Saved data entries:
▼
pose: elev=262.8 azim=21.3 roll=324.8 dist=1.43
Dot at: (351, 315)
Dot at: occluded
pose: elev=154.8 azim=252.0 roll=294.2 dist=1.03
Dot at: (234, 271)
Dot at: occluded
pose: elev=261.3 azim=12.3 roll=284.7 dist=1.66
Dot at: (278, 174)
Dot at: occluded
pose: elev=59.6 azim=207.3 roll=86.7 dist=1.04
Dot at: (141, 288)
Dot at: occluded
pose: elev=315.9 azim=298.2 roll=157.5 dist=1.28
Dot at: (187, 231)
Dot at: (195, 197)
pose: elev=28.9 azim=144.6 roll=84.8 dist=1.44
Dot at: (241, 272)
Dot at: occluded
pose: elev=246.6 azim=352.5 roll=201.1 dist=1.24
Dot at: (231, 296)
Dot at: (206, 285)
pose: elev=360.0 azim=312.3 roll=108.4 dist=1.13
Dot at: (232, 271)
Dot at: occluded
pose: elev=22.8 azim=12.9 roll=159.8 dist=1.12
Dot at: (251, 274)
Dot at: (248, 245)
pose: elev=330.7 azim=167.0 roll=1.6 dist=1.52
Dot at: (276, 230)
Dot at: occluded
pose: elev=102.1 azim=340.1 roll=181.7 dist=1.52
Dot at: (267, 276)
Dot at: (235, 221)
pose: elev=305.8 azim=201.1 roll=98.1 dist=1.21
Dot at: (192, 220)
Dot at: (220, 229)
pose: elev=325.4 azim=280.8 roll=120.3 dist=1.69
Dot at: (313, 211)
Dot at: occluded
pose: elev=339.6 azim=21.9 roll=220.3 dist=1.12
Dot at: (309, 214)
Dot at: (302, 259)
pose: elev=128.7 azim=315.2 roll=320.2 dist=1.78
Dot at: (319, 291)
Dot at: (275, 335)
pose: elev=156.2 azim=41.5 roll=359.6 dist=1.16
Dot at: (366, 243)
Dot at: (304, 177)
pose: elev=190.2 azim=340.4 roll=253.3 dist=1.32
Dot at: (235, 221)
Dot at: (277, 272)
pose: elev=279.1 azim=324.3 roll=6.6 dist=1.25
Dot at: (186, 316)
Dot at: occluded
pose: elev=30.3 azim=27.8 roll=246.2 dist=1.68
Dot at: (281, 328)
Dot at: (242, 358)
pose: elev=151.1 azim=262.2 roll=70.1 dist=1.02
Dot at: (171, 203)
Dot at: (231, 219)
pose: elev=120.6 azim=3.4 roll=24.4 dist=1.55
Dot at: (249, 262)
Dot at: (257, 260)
▲
| Aim of the task |
Return all of the records above verbatim, keeping every line unchanged and in the same order.

| Solution to this exercise |
pose: elev=262.8 azim=21.3 roll=324.8 dist=1.43
Dot at: (351, 315)
Dot at: occluded
pose: elev=154.8 azim=252.0 roll=294.2 dist=1.03
Dot at: (234, 271)
Dot at: occluded
pose: elev=261.3 azim=12.3 roll=284.7 dist=1.66
Dot at: (278, 174)
Dot at: occluded
pose: elev=59.6 azim=207.3 roll=86.7 dist=1.04
Dot at: (141, 288)
Dot at: occluded
pose: elev=315.9 azim=298.2 roll=157.5 dist=1.28
Dot at: (187, 231)
Dot at: (195, 197)
pose: elev=28.9 azim=144.6 roll=84.8 dist=1.44
Dot at: (241, 272)
Dot at: occluded
pose: elev=246.6 azim=352.5 roll=201.1 dist=1.24
Dot at: (231, 296)
Dot at: (206, 285)
pose: elev=360.0 azim=312.3 roll=108.4 dist=1.13
Dot at: (232, 271)
Dot at: occluded
pose: elev=22.8 azim=12.9 roll=159.8 dist=1.12
Dot at: (251, 274)
Dot at: (248, 245)
pose: elev=330.7 azim=167.0 roll=1.6 dist=1.52
Dot at: (276, 230)
Dot at: occluded
pose: elev=102.1 azim=340.1 roll=181.7 dist=1.52
Dot at: (267, 276)
Dot at: (235, 221)
pose: elev=305.8 azim=201.1 roll=98.1 dist=1.21
Dot at: (192, 220)
Dot at: (220, 229)
pose: elev=325.4 azim=280.8 roll=120.3 dist=1.69
Dot at: (313, 211)
Dot at: occluded
pose: elev=339.6 azim=21.9 roll=220.3 dist=1.12
Dot at: (309, 214)
Dot at: (302, 259)
pose: elev=128.7 azim=315.2 roll=320.2 dist=1.78
Dot at: (319, 291)
Dot at: (275, 335)
pose: elev=156.2 azim=41.5 roll=359.6 dist=1.16
Dot at: (366, 243)
Dot at: (304, 177)
pose: elev=190.2 azim=340.4 roll=253.3 dist=1.32
Dot at: (235, 221)
Dot at: (277, 272)
pose: elev=279.1 azim=324.3 roll=6.6 dist=1.25
Dot at: (186, 316)
Dot at: occluded
pose: elev=30.3 azim=27.8 roll=246.2 dist=1.68
Dot at: (281, 328)
Dot at: (242, 358)
pose: elev=151.1 azim=262.2 roll=70.1 dist=1.02
Dot at: (171, 203)
Dot at: (231, 219)
pose: elev=120.6 azim=3.4 roll=24.4 dist=1.55
Dot at: (249, 262)
Dot at: (257, 260)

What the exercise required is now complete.